Bogwater was quiet.
Not the stillness of dread or tension, but the kind that draped the marsh like a soft blanket—peaceful, unbothered, and wholly undeserved. The sun rose with no urgency, casting slow golden fingers across the reed-thick waters and muddied paths. Dragonflies danced above the pools. Somewhere in the distance, a heron took flight, slow and graceful.
And Levi slept.
For the first time in weeks, he truly slept.
No dreams of falling towers, no echoing guilt, no trials in sinking mud or eyes torn open beneath knives and judgment. Just sleep. Real sleep. And when he awoke, the world hadn't ended. That was a small miracle in itself.
He rolled from the bed Mae had prepared—a simple bundle of reeds and straw, still itchy—and sat at the edge, his muscles aching in the way a body does when it remembers it's alive. He stared at the floor, at his hands, at the light seeping in through the window. And he smiled. A small one.
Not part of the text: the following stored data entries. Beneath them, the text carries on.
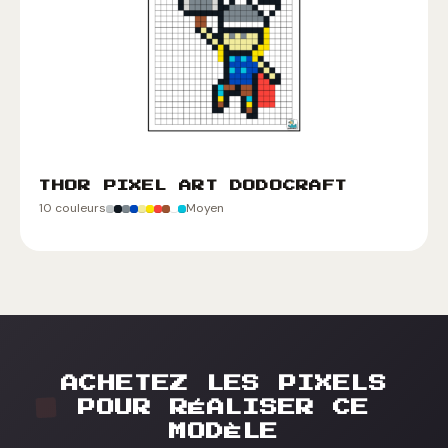
THOR PIXEL ART DODOCRAFT
10 couleurs
Moyen
ACHETEZ LES PIXELS
POUR RÉALISER CE
MODÈLE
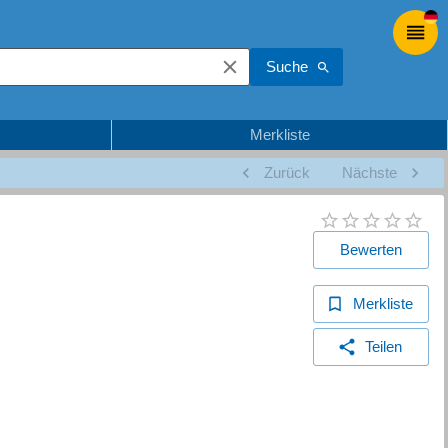
Suche
Merkliste
Zurück
Nächste
Bewerten
Merkliste
Teilen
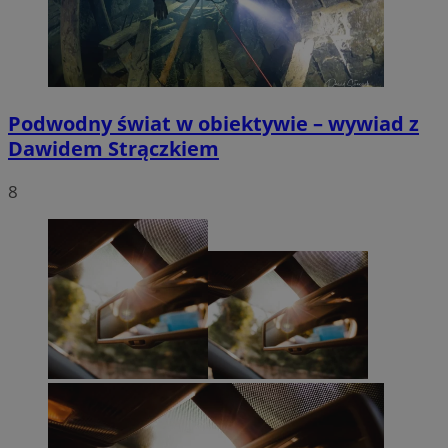
Podwodny świat w obiektywie – wywiad z
Dawidem Strączkiem
8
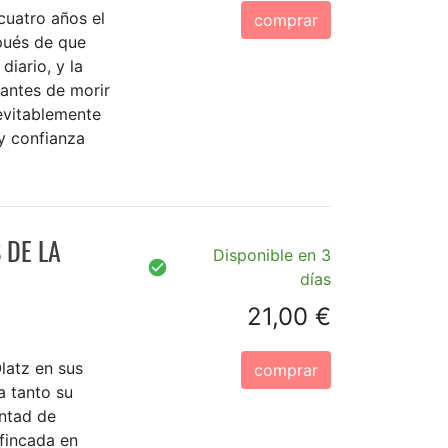
cuatro años el
comprar
pués de que
iario, y la
 antes de morir
evitablemente
y confianza
 DE LA
Disponible en 3
días
21,00 €
latz en sus
comprar
a tanto su
untad de
afincada en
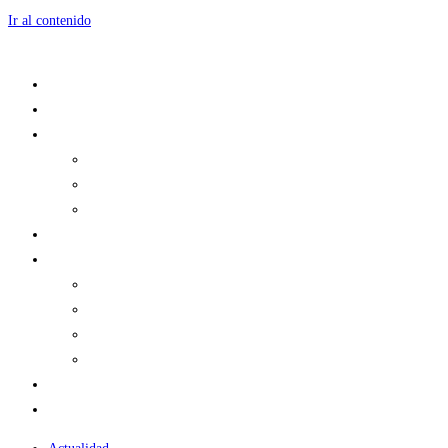
Ir al contenido
Actualidad
Opinión
Historia
Historias de Acero
Drafts
Guías
Podcast
Comunidad
Miembros de Cortina de Acero
Contacto
Concursos
Socios
Fan Club
TIENDA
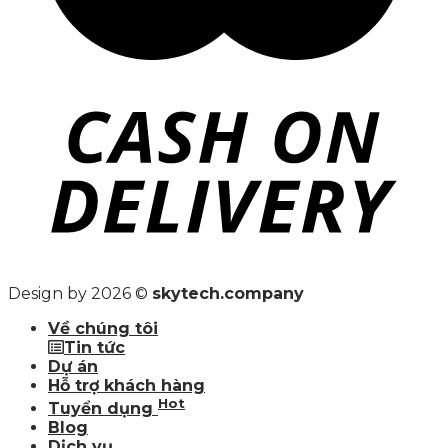
Design by 2026 ©
skytech.company
Về chúng tôi
Tin tức
Dự án
Hỗ trợ khách hàng
Hot
Tuyển dụng
Blog
Dịch vụ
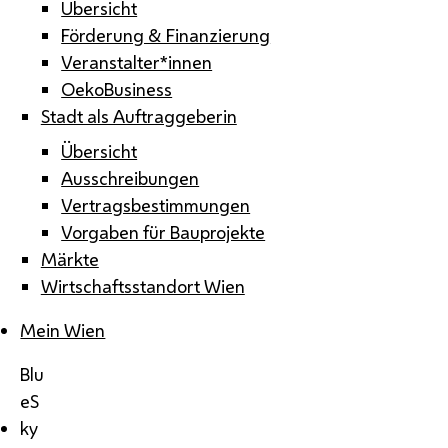
Übersicht
Förderung & Finanzierung
Veranstalter*innen
OekoBusiness
Stadt als Auftraggeberin
Übersicht
Ausschreibungen
Vertragsbestimmungen
Vorgaben für Bauprojekte
Märkte
Wirtschaftsstandort Wien
Mein Wien
Blu
eS
ky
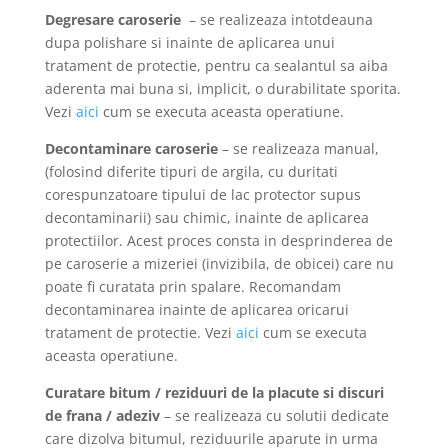
Degresare caroserie
– se realizeaza intotdeauna
dupa polishare si inainte de aplicarea unui
tratament de protectie, pentru ca sealantul sa aiba
aderenta mai buna si, implicit, o durabilitate sporita.
Vezi
aici
cum se executa aceasta operatiune.
Decontaminare caroserie
– se realizeaza manual,
(folosind diferite tipuri de argila, cu duritati
corespunzatoare tipului de lac protector supus
decontaminarii) sau chimic, inainte de aplicarea
protectiilor. Acest proces consta in desprinderea de
pe caroserie a mizeriei (invizibila, de obicei) care nu
poate fi curatata prin spalare. Recomandam
decontaminarea inainte de aplicarea oricarui
tratament de protectie. Vezi
aici
cum se executa
aceasta operatiune.
Curatare bitum / reziduuri de la placute si discuri
de frana / adeziv
– se realizeaza cu solutii dedicate
care dizolva bitumul, reziduurile aparute in urma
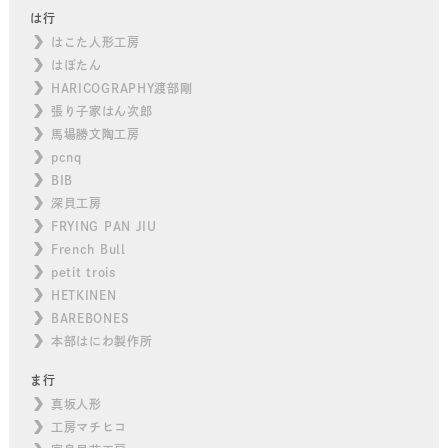
は行
はこた人形工房
はぼたん
HARICOGRAPHY渡部剛
張り子家はん次郎
馬場勝文陶工房
pcnq
BIB
深貝工房
FRYING PAN JIU
French Bull
petit trois
HETKINEN
BAREBONES
本部はにわ製作所
ま行
真坂人形
工房マチヒコ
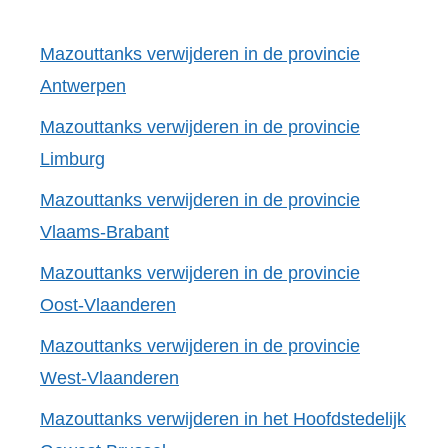
Mazouttanks verwijderen in de provincie
Antwerpen
Mazouttanks verwijderen in de provincie
Limburg
Mazouttanks verwijderen in de provincie
Vlaams-Brabant
Mazouttanks verwijderen in de provincie
Oost-Vlaanderen
Mazouttanks verwijderen in de provincie
West-Vlaanderen
Mazouttanks verwijderen in het Hoofdstedelijk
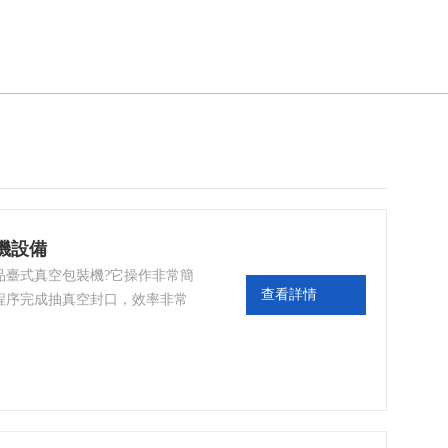
機設備
品臺式真空包裝機?它操作非常簡
查看詳情
程序完成抽真空封口，效率非常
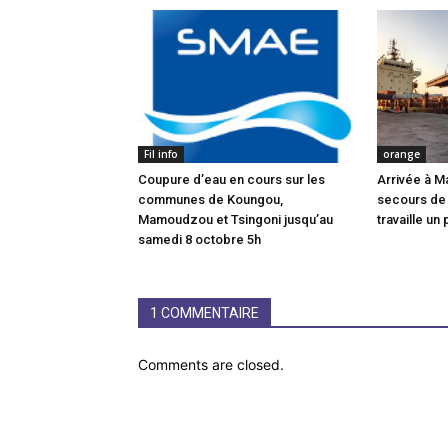
Fil info
orange
Coupure d’eau en cours sur les
Arrivée à M
communes de Koungou,
secours de
Mamoudzou et Tsingoni jusqu’au
travaille un 
samedi 8 octobre 5h
1 COMMENTAIRE
Comments are closed.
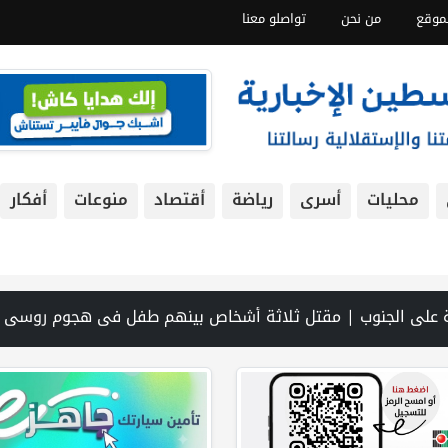
موقع
من نحن
تواصلو معنا
محليات
أسرى
رياضة
أقتصاد
منوعات
أفكار
 يبحثون عن مخرج من حرب إيران | الحرب في الخليج | تقدم نحو اتفاق بشأن هرمز.. ومسودة لترتيبات الملاحة | حالة الطقس: ارتفاع طفيف وموج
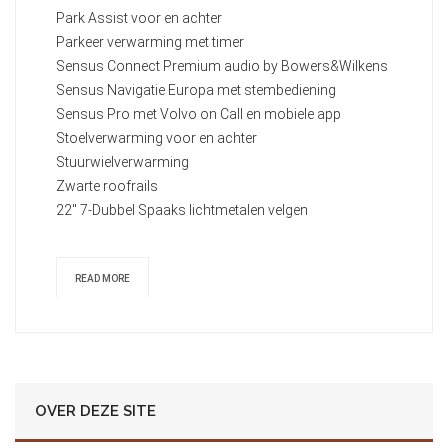
Park Assist voor en achter
Parkeer verwarming met timer
Sensus Connect Premium audio by Bowers&Wilkens
Sensus Navigatie Europa met stembediening
Sensus Pro met Volvo on Call en mobiele app
Stoelverwarming voor en achter
Stuurwielverwarming
Zwarte roofrails
22" 7-Dubbel Spaaks lichtmetalen velgen
READ MORE
OVER DEZE SITE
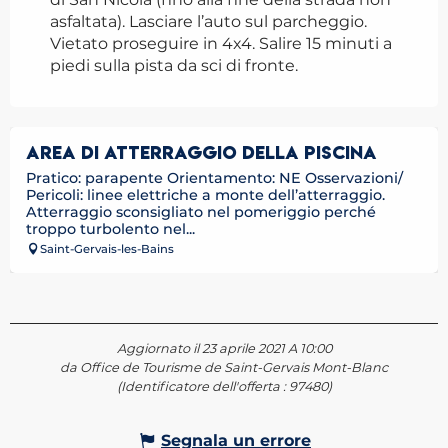
asfaltata). Lasciare l’auto sul parcheggio.
Vietato proseguire in 4x4. Salire 15 minuti a
piedi sulla pista da sci di fronte.
AREA DI ATTERRAGGIO DELLA PISCINA
Pratico: parapente Orientamento: NE Osservazioni/
Pericoli: linee elettriche a monte dell’atterraggio.
Atterraggio sconsigliato nel pomeriggio perché
troppo turbolento nel...
Saint-Gervais-les-Bains
Aggiornato il 23 aprile 2021 A 10:00
da Office de Tourisme de Saint-Gervais Mont-Blanc
(Identificatore dell'offerta :
97480
)
Segnala un errore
For once, no one needed anything from him.
Not Jory. Not Darren's boy who kept asking too many questions. Not the Reeds or their riddling elders. Not the past. Not the gods. Just… silence.
Mae was outside when he stepped into the day, tending to her herbs. She glanced up at him, nodded, then looked back down. No scolding, no lecture. Not even a sarcastic remark.
"Breakfast?" Levi asked after a moment.
"If you're making it," she said.
He made it.
Clumsy, yes—he burned the edge of the cheese and undercooked the bread. But he tried. Mae gave him no compliments, but she ate it without complaint, and for her, that meant everything.
The day stretched long. Levi wandered the village with no real aim. Jory had gone off to help patch a net with the other boys, his pride swelling now that he'd "been somewhere." Darren's little crew kept their distance, unsure how to treat someone who had bled for the Crannogmen and come back changed.
So Levi found a tree. A crooked old thing by the marsh's edge. He lay beneath it, back against the trunk, arms crossed behind his head, eyes squinting up at the shifting light between branches.
It was warm. Not hot. Just… enough.
He listened to the world. Birds, bugs, laughter drifting from the huts. And his breathing.
He thought of nothing. And that was rare.
No cheat engine. No swampberries. No building plans or noble houses or guilt-soaked regrets. Not even his scar, now stitched and scabbed, closed over his right eye like a crude badge.
He just was.
For a boy once addicted to doing nothing, this was the first time it felt earned.
He dozed off again. A nap after breakfast, like a king. No sword, no scrolls, no summons.
When he woke in the afternoon, Mae had left a small bowl of berries nearby, fresh and untouched by him. Not conjured. Real. Picked by hand.
He ate them slowly. And they tasted like the kind of peace he never thought he'd deserve.